> [EXERCISE DIRECTIONS]: Rewrite the listing below so that each "Розпродаж" becomes "Акція", with everything else left the same.

(Dataset excerpts)
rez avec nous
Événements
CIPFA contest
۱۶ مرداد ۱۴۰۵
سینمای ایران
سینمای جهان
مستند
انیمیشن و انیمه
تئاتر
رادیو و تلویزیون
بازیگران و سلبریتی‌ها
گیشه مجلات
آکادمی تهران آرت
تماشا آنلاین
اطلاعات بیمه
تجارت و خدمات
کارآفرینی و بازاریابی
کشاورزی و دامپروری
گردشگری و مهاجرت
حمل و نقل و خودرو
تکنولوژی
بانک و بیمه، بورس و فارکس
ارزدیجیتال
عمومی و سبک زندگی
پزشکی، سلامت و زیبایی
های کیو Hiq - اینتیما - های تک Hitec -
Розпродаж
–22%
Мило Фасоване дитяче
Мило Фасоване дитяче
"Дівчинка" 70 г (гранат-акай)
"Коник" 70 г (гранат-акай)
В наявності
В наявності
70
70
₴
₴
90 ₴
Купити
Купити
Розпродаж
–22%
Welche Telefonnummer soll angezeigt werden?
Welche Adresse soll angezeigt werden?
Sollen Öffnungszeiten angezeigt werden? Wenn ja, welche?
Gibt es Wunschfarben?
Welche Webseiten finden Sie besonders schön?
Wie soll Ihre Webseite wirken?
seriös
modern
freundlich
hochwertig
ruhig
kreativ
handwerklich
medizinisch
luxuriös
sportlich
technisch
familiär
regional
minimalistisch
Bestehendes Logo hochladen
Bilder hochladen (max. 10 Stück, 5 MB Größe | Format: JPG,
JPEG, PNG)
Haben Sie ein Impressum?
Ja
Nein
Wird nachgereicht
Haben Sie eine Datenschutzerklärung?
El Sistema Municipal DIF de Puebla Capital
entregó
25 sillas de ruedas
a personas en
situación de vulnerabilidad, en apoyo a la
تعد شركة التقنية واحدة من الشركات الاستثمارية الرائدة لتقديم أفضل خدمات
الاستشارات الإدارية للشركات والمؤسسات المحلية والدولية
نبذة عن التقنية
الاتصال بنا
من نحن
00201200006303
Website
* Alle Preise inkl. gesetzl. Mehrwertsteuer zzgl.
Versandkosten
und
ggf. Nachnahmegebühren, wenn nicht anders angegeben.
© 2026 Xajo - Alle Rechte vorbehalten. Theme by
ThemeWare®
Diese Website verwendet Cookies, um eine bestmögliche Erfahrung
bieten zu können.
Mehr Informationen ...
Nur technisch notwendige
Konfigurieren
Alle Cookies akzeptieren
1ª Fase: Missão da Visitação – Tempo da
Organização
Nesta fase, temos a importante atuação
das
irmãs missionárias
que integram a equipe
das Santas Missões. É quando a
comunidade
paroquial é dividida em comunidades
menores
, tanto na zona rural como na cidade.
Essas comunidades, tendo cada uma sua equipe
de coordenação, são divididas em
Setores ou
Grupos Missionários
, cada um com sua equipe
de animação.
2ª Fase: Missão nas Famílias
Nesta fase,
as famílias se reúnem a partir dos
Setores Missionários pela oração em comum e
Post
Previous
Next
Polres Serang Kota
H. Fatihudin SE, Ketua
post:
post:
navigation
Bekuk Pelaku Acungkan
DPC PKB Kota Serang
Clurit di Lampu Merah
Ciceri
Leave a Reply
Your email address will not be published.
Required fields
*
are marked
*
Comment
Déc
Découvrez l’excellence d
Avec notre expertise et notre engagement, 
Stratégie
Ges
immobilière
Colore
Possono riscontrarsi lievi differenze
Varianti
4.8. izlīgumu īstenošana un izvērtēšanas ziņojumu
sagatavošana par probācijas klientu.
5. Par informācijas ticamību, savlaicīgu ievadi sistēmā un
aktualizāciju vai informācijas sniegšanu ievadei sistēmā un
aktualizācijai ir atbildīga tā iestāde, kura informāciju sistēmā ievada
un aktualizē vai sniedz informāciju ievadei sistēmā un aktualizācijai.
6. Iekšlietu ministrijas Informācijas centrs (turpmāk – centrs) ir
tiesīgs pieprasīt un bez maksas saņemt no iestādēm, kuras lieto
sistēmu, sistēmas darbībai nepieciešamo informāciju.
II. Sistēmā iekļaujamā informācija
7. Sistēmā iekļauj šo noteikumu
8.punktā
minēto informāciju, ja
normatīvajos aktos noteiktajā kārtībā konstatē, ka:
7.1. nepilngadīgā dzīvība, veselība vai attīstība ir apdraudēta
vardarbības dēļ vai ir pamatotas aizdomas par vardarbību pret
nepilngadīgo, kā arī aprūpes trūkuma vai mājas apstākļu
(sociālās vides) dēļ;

> [WRITTEN REPLY]:
rez avec nous
Événements
CIPFA contest
۱۶ مرداد ۱۴۰۵
سینمای ایران
سینمای جهان
مستند
انیمیشن و انیمه
تئاتر
رادیو و تلویزیون
بازیگران و سلبریتی‌ها
گیشه مجلات
آکادمی تهران آرت
تماشا آنلاین
اطلاعات بیمه
تجارت و خدمات
کارآفرینی و بازاریابی
کشاورزی و دامپروری
گردشگری و مهاجرت
حمل و نقل و خودرو
تکنولوژی
بانک و بیمه، بورس و فارکس
ارزدیجیتال
عمومی و سبک زندگی
پزشکی، سلامت و زیبایی
های کیو Hiq - اینتیما - های تک Hitec -
Акція
–22%
Мило Фасоване дитяче
Мило Фасоване дитяче
"Дівчинка" 70 г (гранат-акай)
"Коник" 70 г (гранат-акай)
В наявності
В наявності
70
70
₴
₴
90 ₴
Купити
Купити
Акція
–22%
Welche Telefonnummer soll angezeigt werden?
Welche Adresse soll angezeigt werden?
Sollen Öffnungszeiten angezeigt werden? Wenn ja, welche?
Gibt es Wunschfarben?
Welche Webseiten finden Sie besonders schön?
Wie soll Ihre Webseite wirken?
seriös
modern
freundlich
hochwertig
ruhig
kreativ
handwerklich
medizinisch
luxuriös
sportlich
technisch
familiär
regional
minimalistisch
Bestehendes Logo hochladen
Bilder hochladen (max. 10 Stück, 5 MB Größe | Format: JPG,
JPEG, PNG)
Haben Sie ein Impressum?
Ja
Nein
Wird nachgereicht
Haben Sie eine Datenschutzerklärung?
El Sistema Municipal DIF de Puebla Capital
entregó
25 sillas de ruedas
a personas en
situación de vulnerabilidad, en apoyo a la
تعد شركة التقنية واحدة من الشركات الاستثمارية الرائدة لتقديم أفضل خدمات
الاستشارات الإدارية للشركات والمؤسسات المحلية والدولية
نبذة عن التقنية
الاتصال بنا
من نحن
00201200006303
Website
* Alle Preise inkl. gesetzl. Mehrwertsteuer zzgl.
Versandkosten
und
ggf. Nachnahmegebühren, wenn nicht anders angegeben.
© 2026 Xajo - Alle Rechte vorbehalten. Theme by
ThemeWare®
Diese Website verwendet Cookies, um eine bestmögliche Erfahrung
bieten zu können.
Mehr Informationen ...
Nur technisch notwendige
Konfigurieren
Alle Cookies akzeptieren
1ª Fase: Missão da Visitação – Tempo da
Organização
Nesta fase, temos a importante atuação
das
irmãs missionárias
que integram a equipe
das Santas Missões. É quando a
comunidade
paroquial é dividida em comunidades
menores
, tanto na zona rural como na cidade.
Essas comunidades, tendo cada uma sua equipe
de coordenação, são divididas em
Setores ou
Grupos Missionários
, cada um com sua equipe
de animação.
2ª Fase: Missão nas Famílias
Nesta fase,
as famílias se reúnem a partir dos
Setores Missionários pela oração em comum e
Post
Previous
Next
Polres Serang Kota
H. Fatihudin SE, Ketua
post:
post:
navigation
Bekuk Pelaku Acungkan
DPC PKB Kota Serang
Clurit di Lampu Merah
Ciceri
Leave a Reply
Your email address will not be published.
Required fields
*
are marked
*
Comment
Déc
Découvrez l’excellence d
Avec notre expertise et notre engagement, 
Stratégie
Ges
immobilière
Colore
Possono riscontrarsi lievi differenze
Varianti
4.8. izlīgumu īstenošana un izvērtēšanas ziņojumu
sagatavošana par probācijas klientu.
5. Par informācijas ticamību, savlaicīgu ievadi sistēmā un
aktualizāciju vai informācijas sniegšanu ievadei sistēmā un
aktualizācijai ir atbildīga tā iestāde, kura informāciju sistēmā ievada
un aktualizē vai sniedz informāciju ievadei sistēmā un aktualizācijai.
6. Iekšlietu ministrijas Informācijas centrs (turpmāk – centrs) ir
tiesīgs pieprasīt un bez maksas saņemt no iestādēm, kuras lieto
sistēmu, sistēmas darbībai nepieciešamo informāciju.
II. Sistēmā iekļaujamā informācija
7. Sistēmā iekļauj šo noteikumu
8.punktā
minēto informāciju, ja
normatīvajos aktos noteiktajā kārtībā konstatē, ka:
7.1. nepilngadīgā dzīvība, veselība vai attīstība ir apdraudēta
vardarbības dēļ vai ir pamatotas aizdomas par vardarbību pret
nepilngadīgo, kā arī aprūpes trūkuma vai mājas apstākļu
(sociālās vides) dēļ;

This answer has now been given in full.